-- DATASET follows --

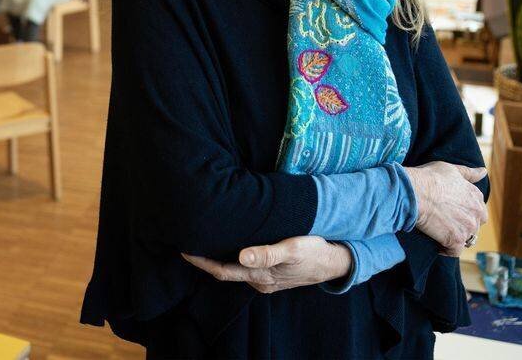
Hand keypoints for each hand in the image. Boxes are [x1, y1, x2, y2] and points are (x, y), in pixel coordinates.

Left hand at [182, 236, 351, 293]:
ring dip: (218, 257)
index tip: (184, 250)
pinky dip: (232, 257)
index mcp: (261, 276)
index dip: (202, 262)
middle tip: (187, 241)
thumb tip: (242, 256)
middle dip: (205, 259)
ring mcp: (265, 278)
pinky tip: (228, 244)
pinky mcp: (272, 272)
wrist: (337, 262)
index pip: (223, 271)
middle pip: (225, 271)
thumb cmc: (314, 251)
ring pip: (235, 269)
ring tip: (202, 240)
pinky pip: (245, 266)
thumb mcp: (293, 248)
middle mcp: (259, 280)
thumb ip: (268, 254)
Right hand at [404, 162, 487, 252]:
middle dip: (462, 224)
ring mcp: (468, 228)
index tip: (449, 209)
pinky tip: (436, 243)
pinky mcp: (456, 240)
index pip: (477, 208)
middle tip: (444, 220)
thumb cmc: (429, 178)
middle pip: (474, 224)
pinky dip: (445, 250)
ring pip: (466, 238)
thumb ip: (469, 173)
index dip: (463, 210)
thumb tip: (483, 171)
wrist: (414, 192)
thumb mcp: (450, 169)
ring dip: (455, 237)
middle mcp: (476, 213)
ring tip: (439, 232)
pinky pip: (454, 251)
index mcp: (476, 196)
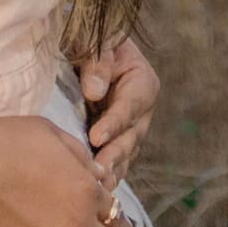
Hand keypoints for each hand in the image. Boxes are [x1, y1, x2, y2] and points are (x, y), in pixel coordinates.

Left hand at [82, 35, 158, 189]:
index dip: (113, 123)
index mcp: (143, 82)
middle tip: (98, 171)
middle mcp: (142, 110)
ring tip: (98, 185)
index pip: (129, 106)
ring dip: (113, 169)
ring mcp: (131, 128)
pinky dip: (108, 172)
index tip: (96, 137)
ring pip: (125, 153)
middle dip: (114, 154)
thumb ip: (97, 62)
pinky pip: (116, 159)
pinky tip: (97, 187)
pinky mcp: (117, 140)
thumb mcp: (95, 40)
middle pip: (130, 136)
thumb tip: (94, 92)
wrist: (84, 48)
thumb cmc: (91, 38)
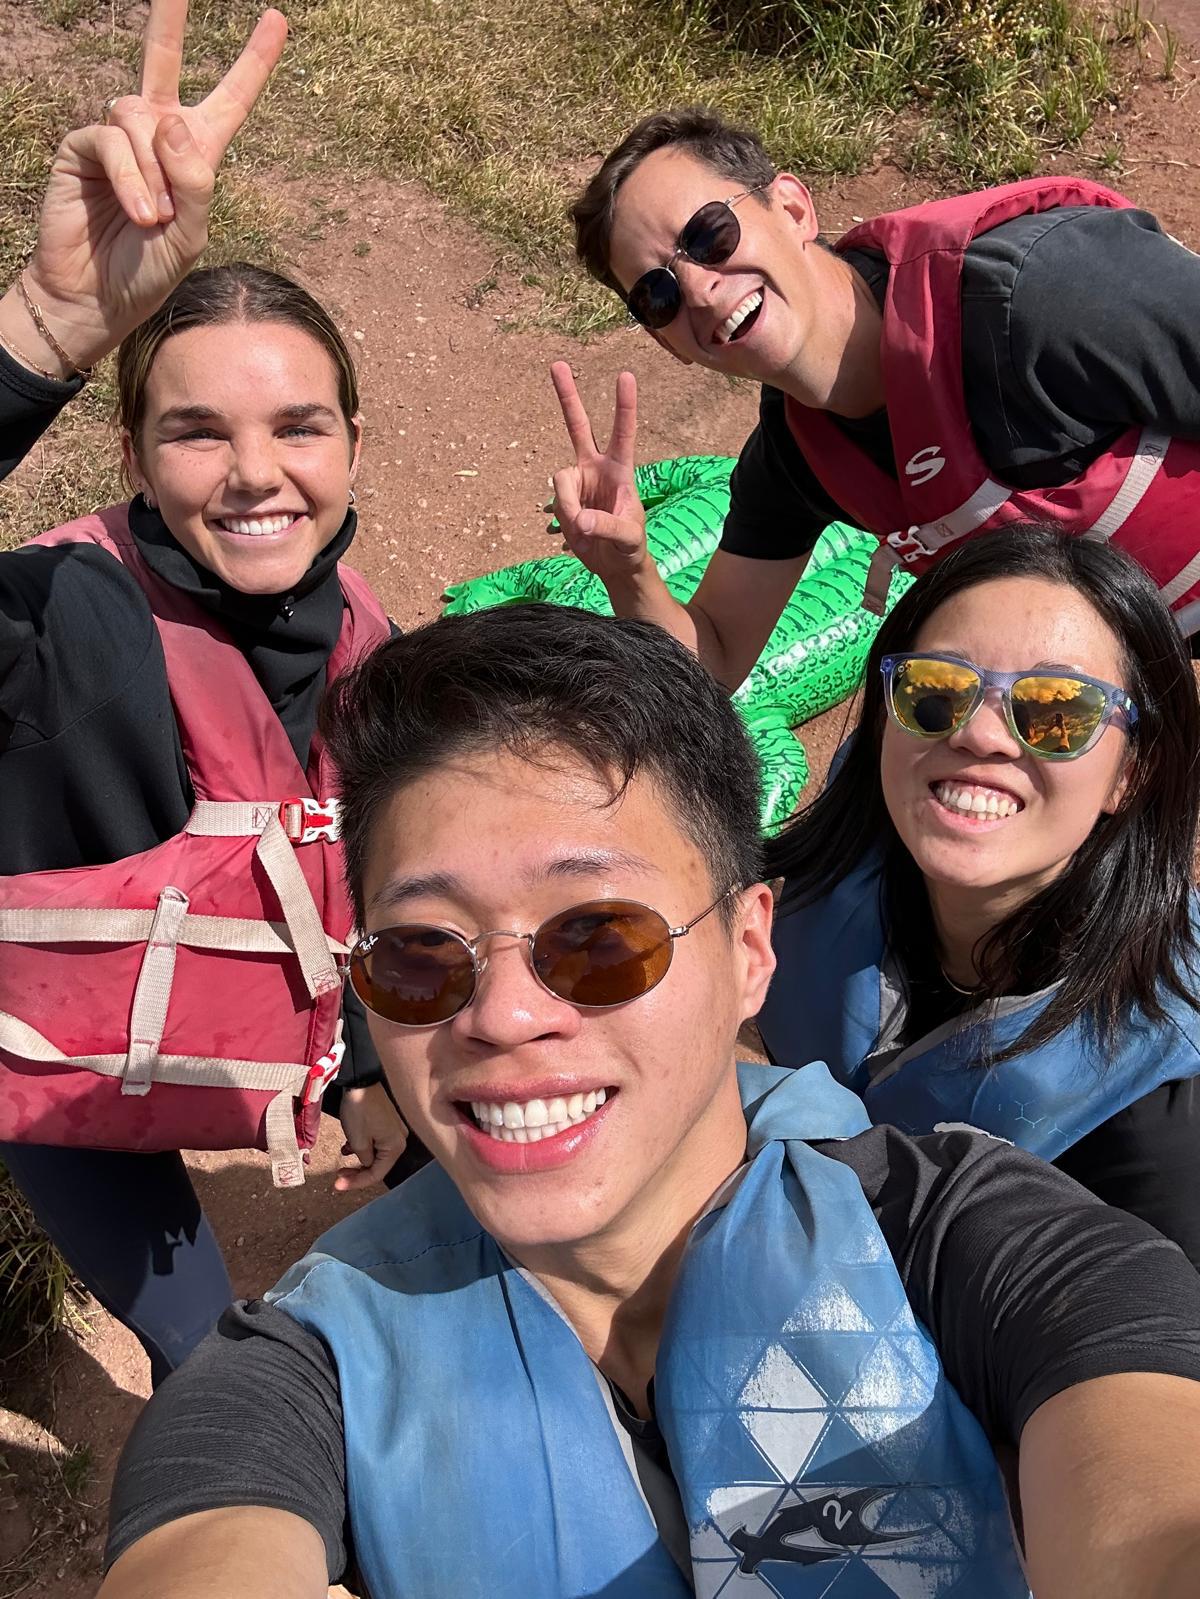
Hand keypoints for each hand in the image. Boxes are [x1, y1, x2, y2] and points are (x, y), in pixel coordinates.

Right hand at [7, 0, 286, 373]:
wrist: (96, 298)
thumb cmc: (148, 273)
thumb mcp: (191, 234)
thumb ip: (195, 181)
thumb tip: (171, 119)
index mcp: (195, 155)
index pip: (229, 99)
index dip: (253, 62)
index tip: (277, 19)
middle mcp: (155, 135)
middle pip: (163, 61)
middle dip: (168, 18)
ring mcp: (117, 137)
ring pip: (142, 119)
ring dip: (154, 174)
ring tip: (153, 218)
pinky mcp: (82, 147)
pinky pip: (114, 141)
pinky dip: (132, 179)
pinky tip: (139, 213)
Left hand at [334, 1083, 408, 1191]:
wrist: (361, 1081)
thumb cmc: (360, 1111)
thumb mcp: (358, 1140)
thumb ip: (363, 1159)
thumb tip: (366, 1162)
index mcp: (395, 1147)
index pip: (377, 1174)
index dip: (357, 1182)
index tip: (337, 1185)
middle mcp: (400, 1140)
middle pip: (378, 1165)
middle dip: (358, 1172)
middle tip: (338, 1176)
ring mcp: (394, 1130)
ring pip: (376, 1153)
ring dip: (358, 1160)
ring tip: (341, 1163)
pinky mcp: (387, 1122)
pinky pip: (376, 1142)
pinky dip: (362, 1147)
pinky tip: (348, 1147)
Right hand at [549, 361, 649, 586]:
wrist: (615, 565)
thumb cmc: (630, 547)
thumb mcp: (628, 538)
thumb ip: (607, 526)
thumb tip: (579, 520)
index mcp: (620, 470)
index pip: (623, 432)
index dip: (624, 406)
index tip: (626, 375)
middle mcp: (596, 468)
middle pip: (578, 426)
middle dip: (567, 397)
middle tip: (557, 364)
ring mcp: (578, 482)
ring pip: (560, 481)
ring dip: (567, 506)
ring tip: (582, 530)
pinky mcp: (564, 500)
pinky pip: (556, 503)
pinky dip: (565, 520)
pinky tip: (578, 534)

-- DATASET concluded --

_WHAT YOU WILL DO_. Return only the lines running from the line with "thumb mcp: (628, 538)" to the last line of the records, both included, exactly as written.

_OUTPUT_.
thumb mcp: (628, 538)
thumb ip: (607, 526)
thumb tip: (579, 520)
index mcp: (620, 470)
index pip: (623, 432)
index dip: (624, 406)
index tip: (626, 375)
middle mcp: (596, 468)
middle pip: (578, 426)
middle dip: (567, 397)
middle tip: (557, 364)
ring mcp: (578, 482)
ring pip: (560, 481)
ring dip: (567, 506)
ring tip: (582, 530)
pinky mcp: (564, 500)
pinky pip: (556, 503)
pinky dip: (565, 520)
pinky tip: (578, 534)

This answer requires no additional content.